SÖYLEŞİ: SELÇUK KÜPÇÜK

-Hece dergisinin Ocak 1997 yılındaki ilk sayısı büyük ilgi gördü ve ardından ikinci  defa basıldı. Bu ilgiyi neye bağlıyorsunuz?

-Takdir edersiniz ki üzerinden on beş yıl geçen bir edebiyat olayı bugün sözünü ettiğimiz. Hece dergisinin ilk sayısıyla birlikte doğan bir çocuk bugün on beş yaşında ve lisede okuyor; belki de bir Hece okuru; kim bilir belki de Hece’ye yazdığı öykülerini, yazılarını, şiirlerini yolluyor artık... Hece’nin on gün içinde iki baskı yapan ilk sayısı, bugün yayımlanan dergilerden on tanesinin toplam baskı sayısına denkti. Aslında sorunuzun doğru cevabı, her geçen gün yazarından yayıncısına edebiyatçılar eliyle biraz daha itibar kaybına uğruyan/uğratılan edebiyatmızın serüveniyle açıklanabilir bir durum. Zamanın ruhu dedikleri esintinin, en zor, en son etki edebileceği yer, belki de kalemle kâğıdın arasındaki ilişkiydi ama yeterince nüfuz etti oraya da. Sözünü ettiğiniz ilgiyi oluşturan iki taraflı bir etmen sözkonusu burada. Birisi okur, diğeri de yazar tarafından oluşturulan ve her ikisinin de edebiyat ortamında, kalemin yüklendiği ve aynı zamanda okura ve yazara yüklediği sorumluluk bilinciyle buluşup yoğurulan bir ilişkidir bu.

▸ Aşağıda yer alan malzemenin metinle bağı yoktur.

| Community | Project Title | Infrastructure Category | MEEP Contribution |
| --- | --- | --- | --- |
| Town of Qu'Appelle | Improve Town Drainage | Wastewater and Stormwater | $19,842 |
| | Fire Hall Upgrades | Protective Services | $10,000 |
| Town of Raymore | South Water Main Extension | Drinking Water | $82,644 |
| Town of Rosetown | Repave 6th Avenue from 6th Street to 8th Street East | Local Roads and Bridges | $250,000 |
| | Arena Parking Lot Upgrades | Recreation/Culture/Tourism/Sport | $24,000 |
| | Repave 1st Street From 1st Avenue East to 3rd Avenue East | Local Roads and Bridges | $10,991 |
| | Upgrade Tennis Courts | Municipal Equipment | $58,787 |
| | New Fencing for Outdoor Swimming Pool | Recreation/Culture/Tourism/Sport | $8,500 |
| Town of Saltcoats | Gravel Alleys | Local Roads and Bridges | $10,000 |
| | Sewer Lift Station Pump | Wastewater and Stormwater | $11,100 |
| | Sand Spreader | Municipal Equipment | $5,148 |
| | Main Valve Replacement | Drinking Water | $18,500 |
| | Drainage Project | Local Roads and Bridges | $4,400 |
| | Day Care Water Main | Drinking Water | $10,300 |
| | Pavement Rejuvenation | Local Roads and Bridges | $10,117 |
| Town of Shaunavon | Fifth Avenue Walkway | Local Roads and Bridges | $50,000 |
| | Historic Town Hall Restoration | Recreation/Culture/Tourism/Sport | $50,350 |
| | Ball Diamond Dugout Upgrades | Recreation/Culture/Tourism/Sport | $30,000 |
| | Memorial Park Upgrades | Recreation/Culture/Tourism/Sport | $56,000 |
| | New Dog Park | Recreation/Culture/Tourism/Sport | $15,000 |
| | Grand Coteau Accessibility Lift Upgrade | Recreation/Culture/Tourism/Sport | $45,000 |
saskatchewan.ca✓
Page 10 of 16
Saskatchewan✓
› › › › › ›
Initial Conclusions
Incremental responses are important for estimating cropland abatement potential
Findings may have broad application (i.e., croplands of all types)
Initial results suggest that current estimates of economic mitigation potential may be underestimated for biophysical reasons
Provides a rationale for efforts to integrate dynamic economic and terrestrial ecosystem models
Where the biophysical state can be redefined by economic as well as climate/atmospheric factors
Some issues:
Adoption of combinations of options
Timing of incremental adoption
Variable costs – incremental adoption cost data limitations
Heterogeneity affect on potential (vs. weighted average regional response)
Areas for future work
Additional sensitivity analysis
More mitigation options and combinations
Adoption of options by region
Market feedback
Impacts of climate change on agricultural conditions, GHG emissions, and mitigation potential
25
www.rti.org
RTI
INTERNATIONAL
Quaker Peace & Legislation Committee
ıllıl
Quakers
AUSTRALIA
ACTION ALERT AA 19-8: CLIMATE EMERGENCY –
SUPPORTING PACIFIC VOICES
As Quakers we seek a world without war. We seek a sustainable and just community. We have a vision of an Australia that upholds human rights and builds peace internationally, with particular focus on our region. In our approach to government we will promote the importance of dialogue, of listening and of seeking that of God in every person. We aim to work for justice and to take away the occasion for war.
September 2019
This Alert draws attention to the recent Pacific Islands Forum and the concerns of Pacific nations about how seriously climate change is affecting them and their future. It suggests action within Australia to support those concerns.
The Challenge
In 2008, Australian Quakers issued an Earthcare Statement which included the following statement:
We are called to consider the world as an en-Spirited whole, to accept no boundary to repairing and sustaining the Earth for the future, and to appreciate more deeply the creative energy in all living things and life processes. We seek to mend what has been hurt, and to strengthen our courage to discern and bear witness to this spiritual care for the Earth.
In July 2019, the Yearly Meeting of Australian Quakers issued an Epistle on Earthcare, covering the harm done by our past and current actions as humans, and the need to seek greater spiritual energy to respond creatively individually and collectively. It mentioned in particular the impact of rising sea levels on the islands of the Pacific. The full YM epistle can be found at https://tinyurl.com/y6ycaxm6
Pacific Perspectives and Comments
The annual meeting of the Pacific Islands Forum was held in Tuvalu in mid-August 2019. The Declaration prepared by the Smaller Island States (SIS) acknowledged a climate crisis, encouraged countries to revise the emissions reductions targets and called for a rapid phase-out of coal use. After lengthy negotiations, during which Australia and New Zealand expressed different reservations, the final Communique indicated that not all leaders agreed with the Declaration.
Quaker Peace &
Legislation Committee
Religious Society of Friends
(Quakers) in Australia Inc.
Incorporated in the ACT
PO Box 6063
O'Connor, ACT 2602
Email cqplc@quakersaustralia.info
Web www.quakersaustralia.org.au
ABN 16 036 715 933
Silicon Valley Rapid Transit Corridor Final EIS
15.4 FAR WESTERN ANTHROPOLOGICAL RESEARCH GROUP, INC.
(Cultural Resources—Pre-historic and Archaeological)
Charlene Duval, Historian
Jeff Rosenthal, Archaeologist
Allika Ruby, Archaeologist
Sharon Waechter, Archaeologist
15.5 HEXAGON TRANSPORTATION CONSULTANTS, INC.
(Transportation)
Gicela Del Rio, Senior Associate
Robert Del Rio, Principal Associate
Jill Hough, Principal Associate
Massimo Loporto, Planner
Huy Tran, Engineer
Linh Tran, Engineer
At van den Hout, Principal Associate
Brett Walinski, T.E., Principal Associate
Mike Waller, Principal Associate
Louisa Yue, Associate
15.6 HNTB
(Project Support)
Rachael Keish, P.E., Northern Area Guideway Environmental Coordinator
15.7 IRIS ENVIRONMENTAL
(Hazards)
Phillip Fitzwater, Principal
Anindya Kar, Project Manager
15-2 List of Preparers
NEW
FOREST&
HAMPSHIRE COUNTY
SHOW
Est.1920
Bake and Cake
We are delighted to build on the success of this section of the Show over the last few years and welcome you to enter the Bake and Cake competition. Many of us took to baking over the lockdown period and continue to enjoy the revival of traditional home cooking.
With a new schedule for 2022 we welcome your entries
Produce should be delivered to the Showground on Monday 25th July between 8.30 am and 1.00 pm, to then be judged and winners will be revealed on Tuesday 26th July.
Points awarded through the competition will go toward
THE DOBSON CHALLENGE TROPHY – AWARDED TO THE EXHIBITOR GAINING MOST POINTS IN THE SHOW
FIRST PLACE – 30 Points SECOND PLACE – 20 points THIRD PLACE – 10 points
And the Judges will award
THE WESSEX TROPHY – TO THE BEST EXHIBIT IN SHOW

DİRİLİŞ, EDEBİYAT, MAVERA=HECE

-Hece’nin çıkış öyküsü nasıldı? Hangi gerekçelerle edebiyat dünyasına dahil oldu, kimler, nasıl bir araya geldi?

-‘Bir dergi çıkarma’nın öyküsü anahatlarıyla aşağı yukarı aynı sayılabilir. Bu söylediğimiz, genel olarak ‘dergi’den söz ettiğimizde elbette böyledir. Ne ki ‘bir dergi’den söz ettiğimizde, işte o zaman her bir derginin öyküsü farklılaşır doğal olarak. Hayat’tan söz etmekle ‘bir insanın hayatı’ndan söz etmenin arasındaki fark gibi... Diriliş, Edebiyat ve Mâvera dergilerinin düşünce, edebiyat, sanat, duyarlık, algı atmosferinde yazıyı, yazmayı ve düşünmeyi öğrenmiş, buralarda yazmış arkadaşlarımızın önemli bir kısmıyla zaman zaman bir araya geldiğimizde, dergilerin, edebiyat ve sanat ortamlarının konuşulduğunda, hep bir dergi çıkarmaktan ve çıkartılması gerektiğini düşündüğümüz bu derginin nasıl bir dergi olacağından uzun uzun söz ederdik. Bu arkadaşlarımız arasında aynı düşünce ve duyarlıkları, aynı gelecek kurgusunu ve endişesini, aynı sanat ve edebiyat görüngesini paylaştığımız hâlde yazmayan arkadaşlarımız da vardı. Ömer Faruk Ergezen ve Faruk Koca bu arkadaşlarımızdan ikisiydi; Hece’nin bütün sorumluluklarını birebir paylaştılar bizimle; omuzları her zaman bu edebiyat ve düşünce yükünün altında oldu. Derginin fiilen çıkışıdan önce (bir yıl kadar sürdü) yaptığımız bütün görüşmeler, toplantılar, bir dünya görüşü ve duyarlığını, yazarlık ve yazı bağlamını da kapsayacak, hatta kuşatacak bir sorumluluk bilinci ve anlayışıyla yapıldı. Bu bilinci ve anlayışı bizimle paylaşacak her arkadaşımızı bu yazınsal ve düşünsel eyleme katılmaya çağırdık; yani derginin düşünsel ve yazınsal görüngesi olabildiği kadar kuşatıcı olmalıydı; bunun için de ağyârını mani, efrâdını cami bir anlayışı esas aldık.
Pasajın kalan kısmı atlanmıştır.